== WORK ORDER ==
Images are not wanted; transcribe the rest of the listing exactly.

---------- RECORDS PROVIDED

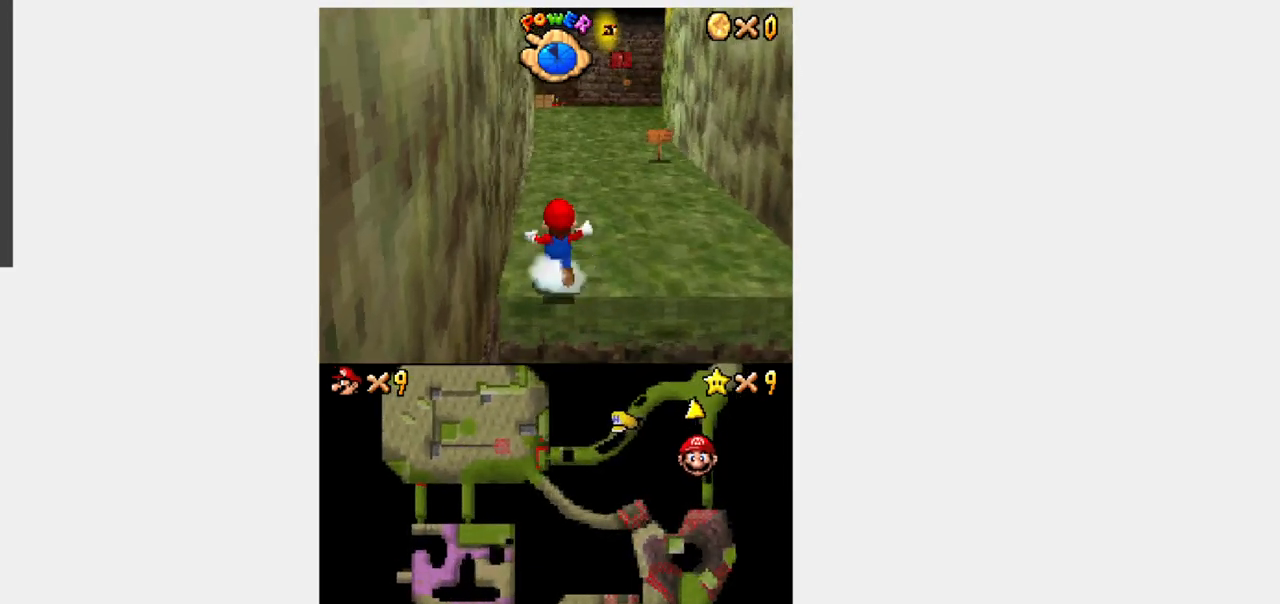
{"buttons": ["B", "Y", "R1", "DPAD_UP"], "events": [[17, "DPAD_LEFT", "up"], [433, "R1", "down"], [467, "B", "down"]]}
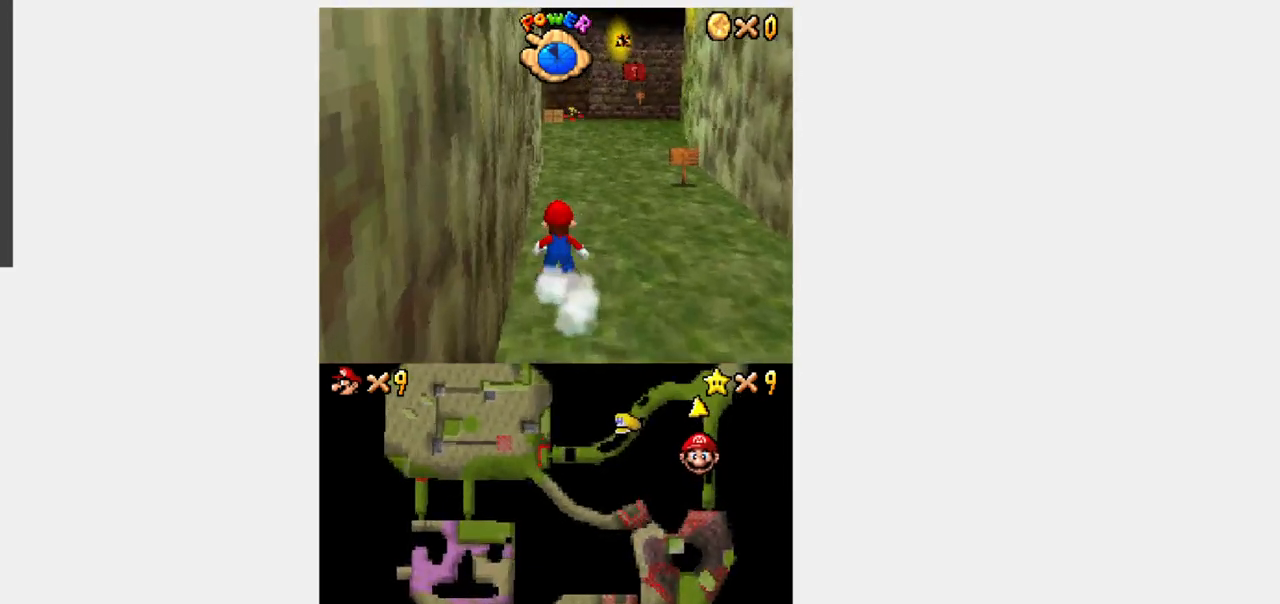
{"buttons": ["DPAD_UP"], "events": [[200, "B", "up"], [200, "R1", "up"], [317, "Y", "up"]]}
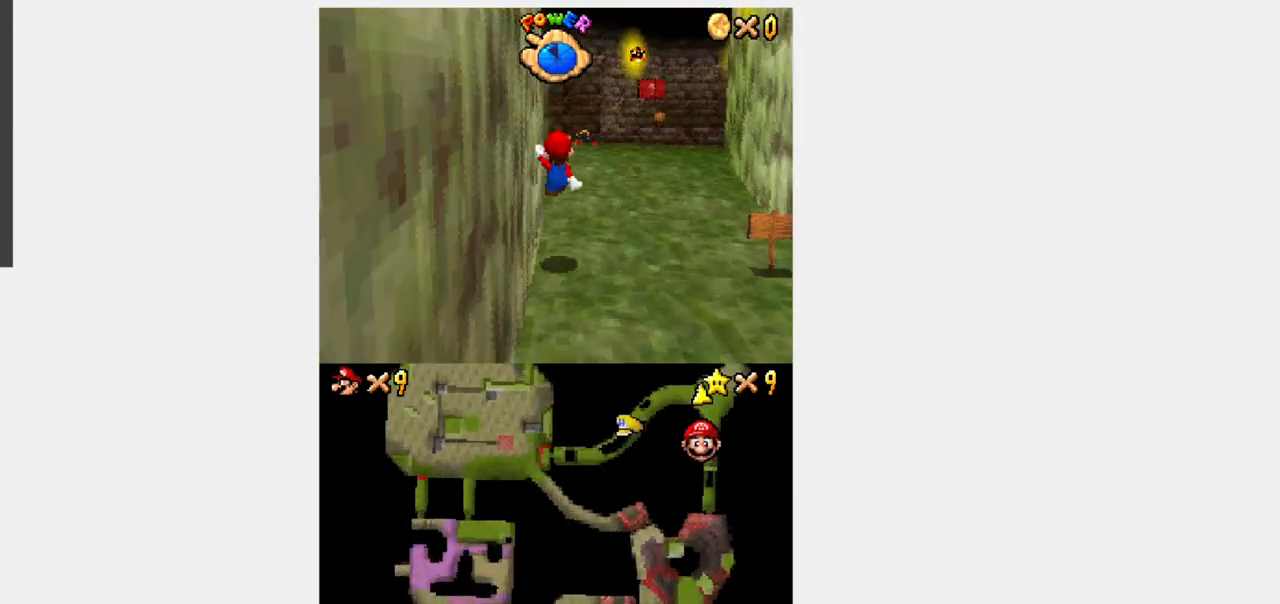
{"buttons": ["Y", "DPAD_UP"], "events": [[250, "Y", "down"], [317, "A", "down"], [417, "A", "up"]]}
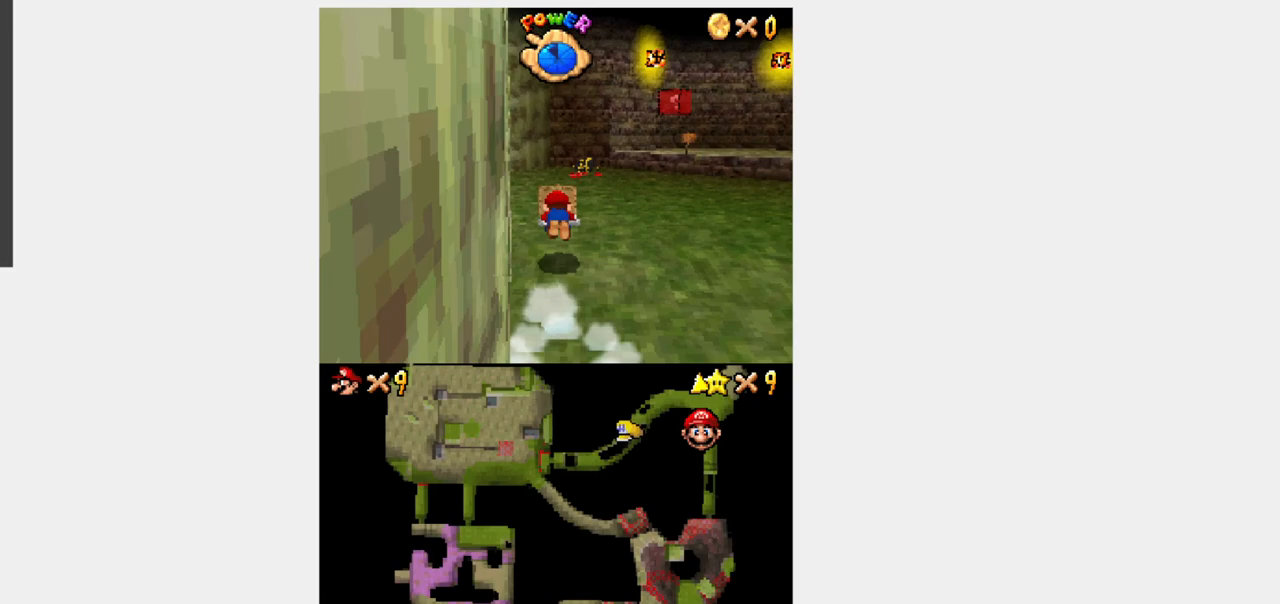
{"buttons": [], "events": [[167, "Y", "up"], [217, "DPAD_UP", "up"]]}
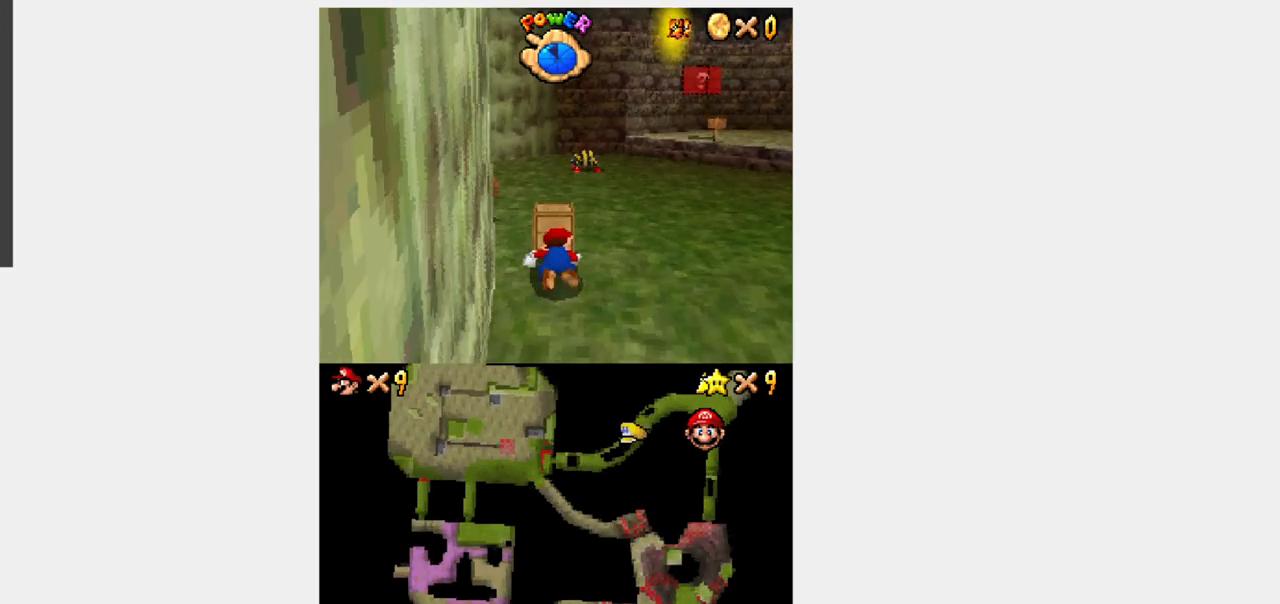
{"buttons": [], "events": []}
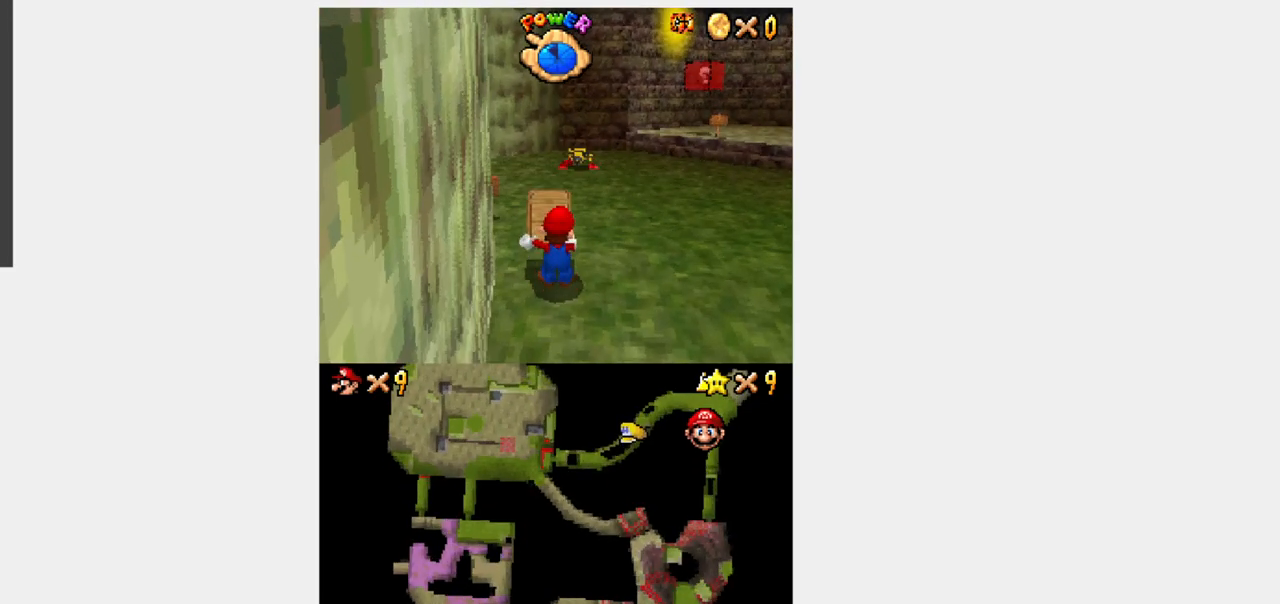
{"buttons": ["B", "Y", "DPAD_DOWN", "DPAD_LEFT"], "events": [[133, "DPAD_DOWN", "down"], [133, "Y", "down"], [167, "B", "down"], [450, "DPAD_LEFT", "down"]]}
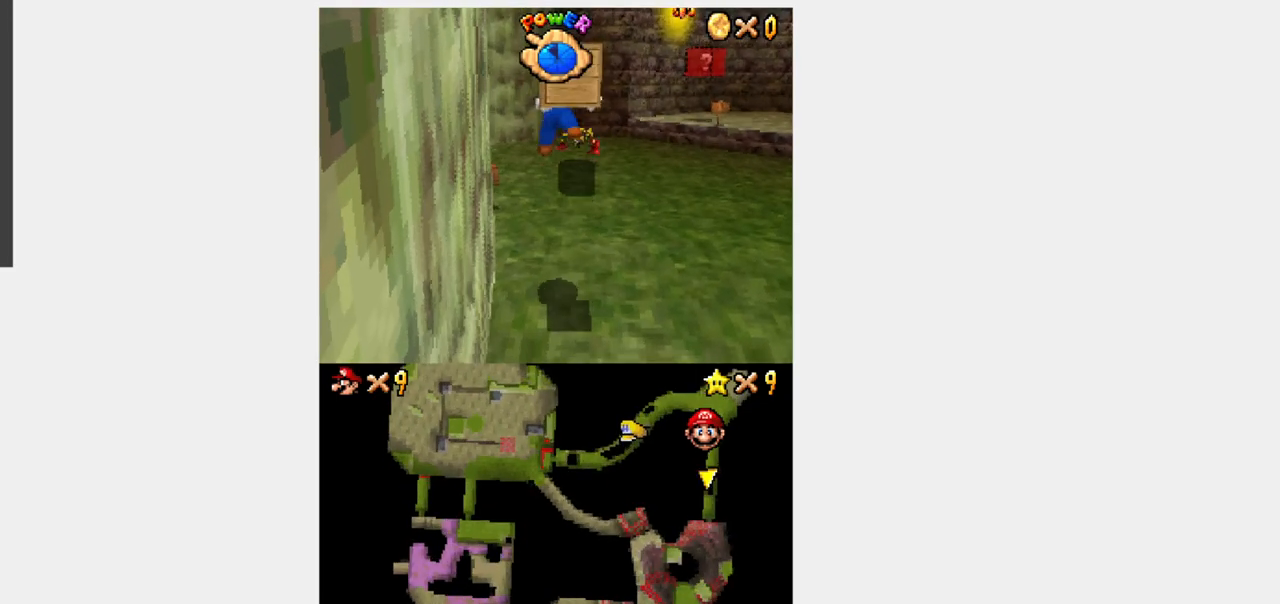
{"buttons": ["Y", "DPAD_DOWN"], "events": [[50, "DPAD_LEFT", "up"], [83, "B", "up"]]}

--------------------

== RESPONSE ==
{"buttons": ["B", "Y", "R1", "DPAD_UP"], "events": [[17, "DPAD_LEFT", "up"], [433, "R1", "down"], [467, "B", "down"]]}
{"buttons": ["DPAD_UP"], "events": [[200, "B", "up"], [200, "R1", "up"], [317, "Y", "up"]]}
{"buttons": ["Y", "DPAD_UP"], "events": [[250, "Y", "down"], [317, "A", "down"], [417, "A", "up"]]}
{"buttons": [], "events": [[167, "Y", "up"], [217, "DPAD_UP", "up"]]}
{"buttons": [], "events": []}
{"buttons": ["B", "Y", "DPAD_DOWN", "DPAD_LEFT"], "events": [[133, "DPAD_DOWN", "down"], [133, "Y", "down"], [167, "B", "down"], [450, "DPAD_LEFT", "down"]]}
{"buttons": ["Y", "DPAD_DOWN"], "events": [[50, "DPAD_LEFT", "up"], [83, "B", "up"]]}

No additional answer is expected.